Stored items
==========
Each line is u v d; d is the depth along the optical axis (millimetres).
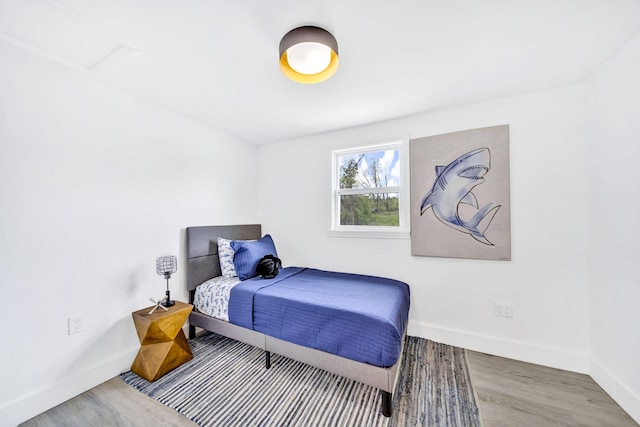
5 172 1346
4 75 1348
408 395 1556
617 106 1461
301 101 2066
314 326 1652
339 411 1439
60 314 1540
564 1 1103
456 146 2139
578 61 1540
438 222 2197
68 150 1591
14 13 1146
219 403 1506
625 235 1421
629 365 1396
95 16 1173
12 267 1363
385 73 1670
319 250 2836
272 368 1866
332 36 1270
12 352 1356
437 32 1296
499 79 1740
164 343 1830
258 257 2475
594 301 1684
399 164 2510
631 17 1184
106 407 1479
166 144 2195
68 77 1596
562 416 1378
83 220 1657
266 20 1206
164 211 2176
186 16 1177
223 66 1593
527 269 1918
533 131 1901
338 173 2826
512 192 1958
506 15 1183
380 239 2475
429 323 2252
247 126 2629
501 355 1981
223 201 2773
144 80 1752
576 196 1779
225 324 2068
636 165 1343
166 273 1973
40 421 1377
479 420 1362
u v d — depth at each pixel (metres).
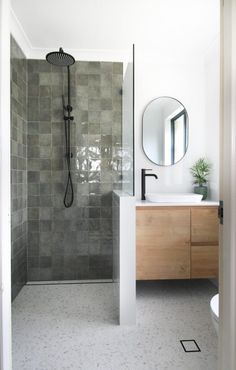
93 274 2.76
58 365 1.50
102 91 2.72
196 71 2.88
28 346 1.66
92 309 2.15
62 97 2.63
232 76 0.78
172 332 1.82
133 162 1.92
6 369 0.96
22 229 2.55
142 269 2.30
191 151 2.88
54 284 2.67
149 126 2.86
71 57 2.13
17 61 2.35
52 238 2.73
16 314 2.07
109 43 2.56
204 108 2.89
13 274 2.28
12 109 2.22
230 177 0.79
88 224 2.75
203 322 1.96
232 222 0.78
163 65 2.86
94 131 2.73
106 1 1.94
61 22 2.20
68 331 1.83
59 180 2.71
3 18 0.92
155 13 2.09
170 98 2.86
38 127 2.68
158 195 2.49
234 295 0.79
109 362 1.52
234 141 0.78
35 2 1.94
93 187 2.74
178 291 2.53
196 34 2.41
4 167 0.94
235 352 0.79
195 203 2.38
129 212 1.89
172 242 2.32
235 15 0.77
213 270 2.34
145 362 1.52
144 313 2.09
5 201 0.95
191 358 1.56
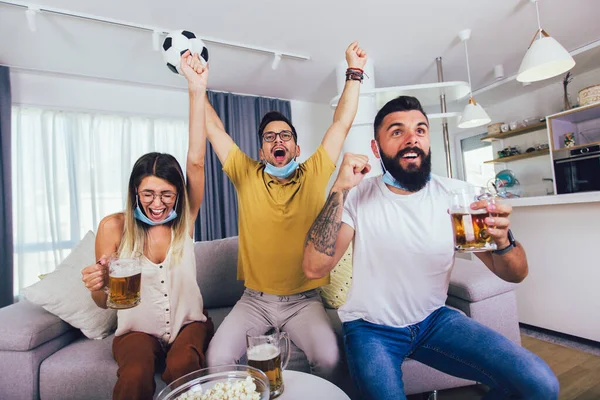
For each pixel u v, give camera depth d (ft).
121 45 8.11
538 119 11.43
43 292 4.71
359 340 3.60
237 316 4.53
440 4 7.23
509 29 8.36
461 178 14.79
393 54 9.35
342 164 3.57
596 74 10.62
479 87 12.14
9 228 8.29
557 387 2.97
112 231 4.38
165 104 10.80
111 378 4.17
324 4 6.98
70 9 6.73
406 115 3.85
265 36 8.10
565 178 8.52
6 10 6.63
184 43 4.65
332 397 2.67
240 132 11.41
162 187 4.17
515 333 5.20
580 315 6.90
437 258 3.73
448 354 3.59
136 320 4.19
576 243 6.94
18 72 8.93
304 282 4.71
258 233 4.80
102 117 9.97
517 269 3.49
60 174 9.36
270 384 2.70
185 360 3.65
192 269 4.47
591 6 7.57
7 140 8.41
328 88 11.51
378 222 3.85
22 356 4.26
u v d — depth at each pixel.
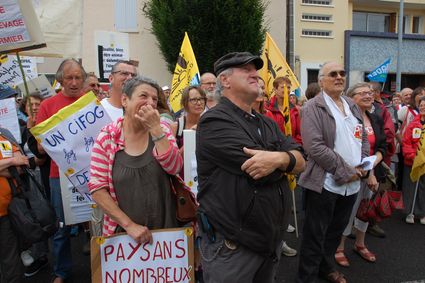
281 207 2.04
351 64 15.36
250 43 11.34
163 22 11.37
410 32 17.73
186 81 5.45
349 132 3.19
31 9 3.03
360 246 4.10
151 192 2.26
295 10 14.43
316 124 3.14
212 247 2.04
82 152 2.81
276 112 4.77
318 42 14.87
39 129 2.70
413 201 5.18
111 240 2.23
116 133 2.28
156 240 2.25
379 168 3.93
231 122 1.98
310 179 3.17
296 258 4.13
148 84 2.25
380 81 8.75
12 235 2.87
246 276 2.00
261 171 1.84
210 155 1.98
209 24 10.98
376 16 17.41
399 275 3.67
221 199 1.96
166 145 2.20
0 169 2.75
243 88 2.02
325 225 3.21
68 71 3.34
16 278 2.91
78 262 4.12
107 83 5.76
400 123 6.52
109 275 2.23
==========
• Required action:
Copy, word for word, the entries above from the first line to the line that holds "266 20 1206". Drop the pictures.

• Response for this exercise:
Each line is u v d; d is the depth along the optical axis (millimetres).
5 172 1346
4 75 1348
408 395 1556
617 106 1461
301 101 2066
314 326 1652
339 411 1439
60 314 1540
564 1 1103
456 146 2139
578 61 1540
438 222 2197
68 150 1591
14 13 1146
219 403 1506
625 235 1421
629 365 1396
95 16 1173
12 267 1363
385 73 1670
319 250 2836
272 368 1866
332 36 1270
12 352 1356
437 32 1296
499 79 1740
164 343 1830
258 257 2475
594 301 1684
399 164 2510
631 17 1184
106 407 1479
166 144 2195
68 77 1596
562 416 1378
83 220 1657
266 20 1206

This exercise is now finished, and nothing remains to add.